El primer cruce entre selecciones mayores se remonta a los Juegos Olímpicos de Ámsterdam 1928, cuando la Albiceleste goleó 6-0. Esa actuación, la más abultada del expediente, dejó una marca que todavía perdura.
El segundo capítulo llegó ochenta años después, en 2008, con un amistoso disputado en El Cairo. Argentina volvió a imponer su jerarquía y se llevó la victoria por 2-0, confirmando la superioridad sudamericana en el mano a mano. En total, los dos enfrentamientos dejaron un saldo de ocho goles convertidos y valla invicta, una estadística que combina eficacia ofensiva y solidez defensiva cada vez que la Selección se midió con los africanos.
El compromiso por los octavos de final del Mundial 2026 agrega, sin embargo, un capítulo inédito: será la primera vez que ambos seleccionados midan fuerzas en una Copa del Mundo. Hasta ahora, ningún choque oficial ni amistoso había coincidido con la cita máxima del fútbol, lo que le da un condimento especial a un duelo que nadie esperaba en esta instancia.
Argentina llega como vigente campeona mundial, tras una clasificación sufrida frente a Cabo Verde, mientras que Egipto intenta dar el golpe con su emblema, Mohamed Salah, como principal carta ofensiva. Del lado albiceleste, Lionel Messi lidera a un equipo que busca pisar fuerte en la fase decisiva del certamen. La presencia de ambos cracks en cancha convierte al partido en uno de los atractivos de esta ronda de octavos.

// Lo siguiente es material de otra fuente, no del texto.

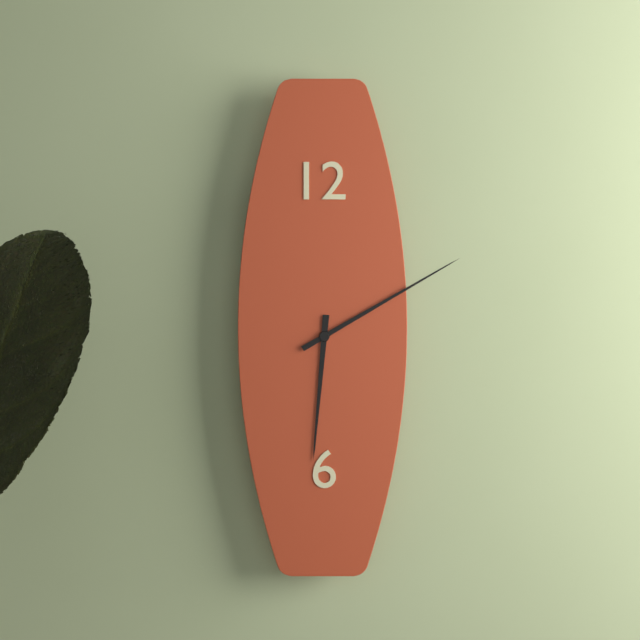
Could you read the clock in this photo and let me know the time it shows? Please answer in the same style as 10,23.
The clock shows 6,10
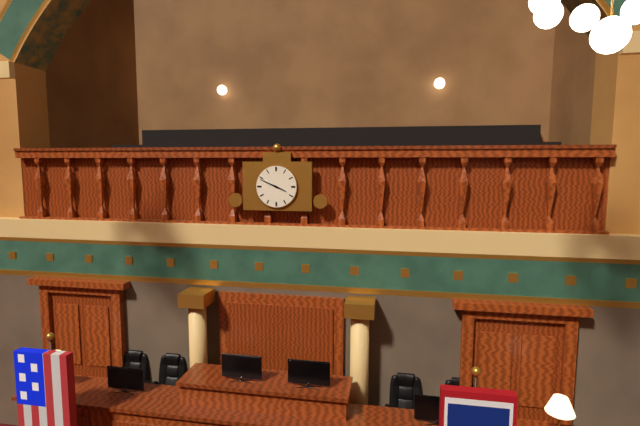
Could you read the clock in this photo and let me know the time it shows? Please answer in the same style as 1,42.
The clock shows 3,49
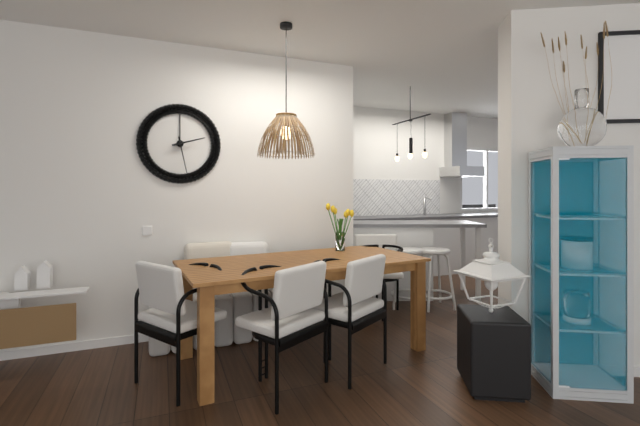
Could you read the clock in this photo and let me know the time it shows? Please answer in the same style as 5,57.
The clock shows 2,28
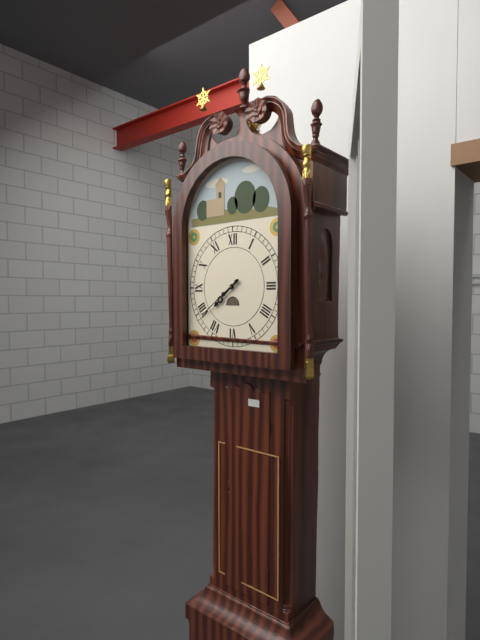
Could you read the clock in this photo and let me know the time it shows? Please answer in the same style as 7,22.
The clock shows 7,39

El historial alimenta la confianza del plantel argentino de cara al encuentro, pero en instancias de eliminación directa los antecedentes pesan solo como referencia. El Mundial 2026 plantea un escenario completamente distinto, con ambos equipos obligados a ganar para seguir con vida en el torneo.
La cita está puesta. El ganador avanzará a cuartos de final y escribirá un nuevo renglón en el cruce entre ambos países, en lo que promete ser un choque de máxima tensión en el que Argentina defenderá su corona y Egipto buscará la hazaña.